GABRIEL GARCÍA MÁRQUEZ: O ENIGMÁTICO HUGO CHÁVEZ



Considerado um dos escritores mais importantes do século 20, o colombiano Gabriel García Márquez nasceu em Arataca, em 1927, e teve destacada atuação como jornalista. O artigo que reproduz sua conversa com Hugo Chávez foi originalmente publicado na revista Cambio, em fevereiro de 1999, publicação da qual foi um dos proprietários. O autor de Cem Anos de Solidão, uma das obras mais lidas e traduzidas em todo o mundo, recebeu o Nobel em 1982 (Foto: Arquivo/EFE/Revista Samuel)
Durante voo entre Havana e Caracas, Gabriel García Márquez conversa com Hugo Chávez, recém-eleito presidente

[Reportagem de García Márquez, morto aos 87 anos, foi originalmente reproduzida na edição nº 9 da Revista Samuel, em maio de 2013]


Reproduzida da Revista Samuel, via o portal Opera Mundi, de 17/04/2014

Ao entardecer, Carlos Andrés Pérez desceu do avião que o trazia de Davos, na Suíça, e se surpreendeu ao ver na plataforma o general Fernando Ochoa Antich, seu ministro da Defesa. "O que est acontecendo?", perguntou-lhe intrigado. O ministro o tranquilizou, com argumentos tão confiáveis que o presidente não foi para o Palácio de Miraflores, e sim para a sua residência oficial, La Casona. 
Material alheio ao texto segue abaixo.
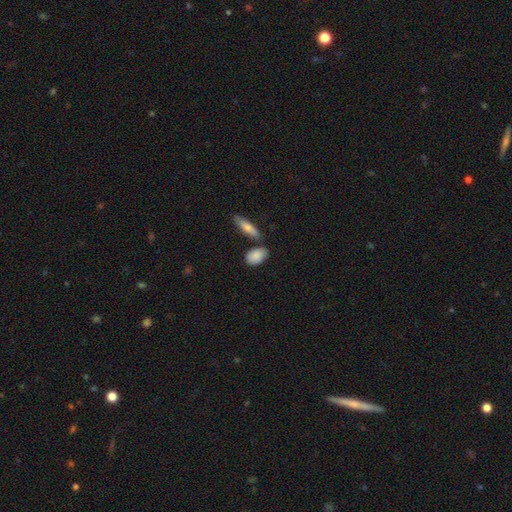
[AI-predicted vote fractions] A smooth galaxy with no disk features (86%) that is in between round and cigar-shaped (85%). Merging: none (66%).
Começava a dormir quando o mesmo ministro da Defesa o despertou por telefone para informá-lo de um levante militar em Maracay. Mal havia chegado a Miraflores quando explodiram as primeiras descargas de artilharia.
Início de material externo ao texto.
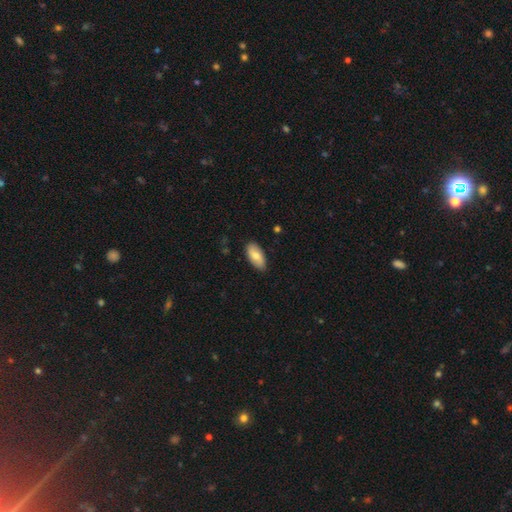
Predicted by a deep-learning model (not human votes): This is likely a smooth galaxy (75%). How rounded: clearly in between (92%). Merging: clearly none (85%).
Era o dia 4 de fevereiro de 1992. O coronel Hugo Chávez Frías, com seu culto litúrgico pelas datas históricas, comandava o assalto de seu posto improvisado no museu histórico La Planicie. Pérez compreendeu então que seu único recurso era o apoio popular e se dirigiu aos estúdios da Venevisión para falar ao país. Duas horas depois o golpe militar tinha fracassado. Chávez se rendeu, com a condição de que também permitissem a ele dirigir-se ao povo pela televisão.
García Márquez com o líder cubano Fidel Castro (Foto: Arquivo/EFE/Revista Samuel)
O jovem coronel mestiço, com sua boina de paraquedista e seu admirável talento de orador, assumiu a responsabilidade pelo movimento. E seu discurso foi um triunfo político.


Cumpriu dois anos de prisão até ser anistiado pelo presidente Rafael Caldera. Entretanto, muitos partidários — e inimigos políticos — compreenderam que seu discurso da derrota foi o primeiro da campanha eleitoral que o levou à Presidência da República menos de nove anos depois.
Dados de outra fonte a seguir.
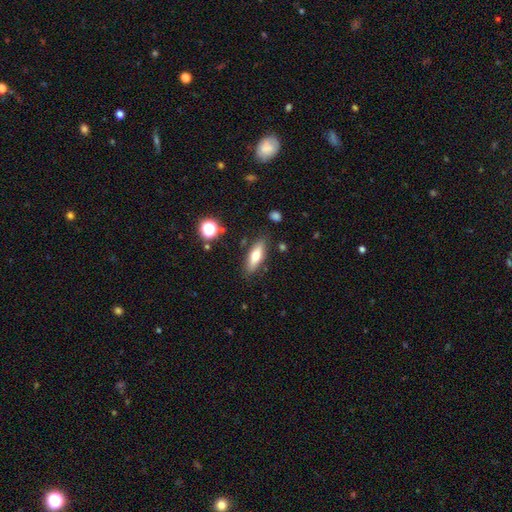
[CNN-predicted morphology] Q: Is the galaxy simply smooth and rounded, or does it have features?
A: smooth — 65%.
O presidente Hugo Chávez Frías me contava essa história no avião da Força Aérea venezuelana que nos levava de Havana a Caracas, há algumas semanas. Havíamos nos conhecido três dias antes em Havana, durante sua reunião com os presidentes Castro e Pastrana, e a primeira coisa que me impressionou foi o poder que emanava de seu corpo de granito. Tinha a cordialidade espontânea e a graça mestiça de um autêntico venezuelano. Ambos tentamos nos ver outra vez, mas isso não fora possível devido aos compromissos; foi, portanto, no avião para Caracas que conversamos sobre sua vida e seus projetos.


Foi uma experiência enriquecedora para um repórter de folga. À medida que me contava sua vida, eu ia descobrindo uma personalidade que não correspondia em nada à imagem de déspota que tínhamos formado através dos meios de comunicação. Era outro Chávez. Qual dos dois seria o real?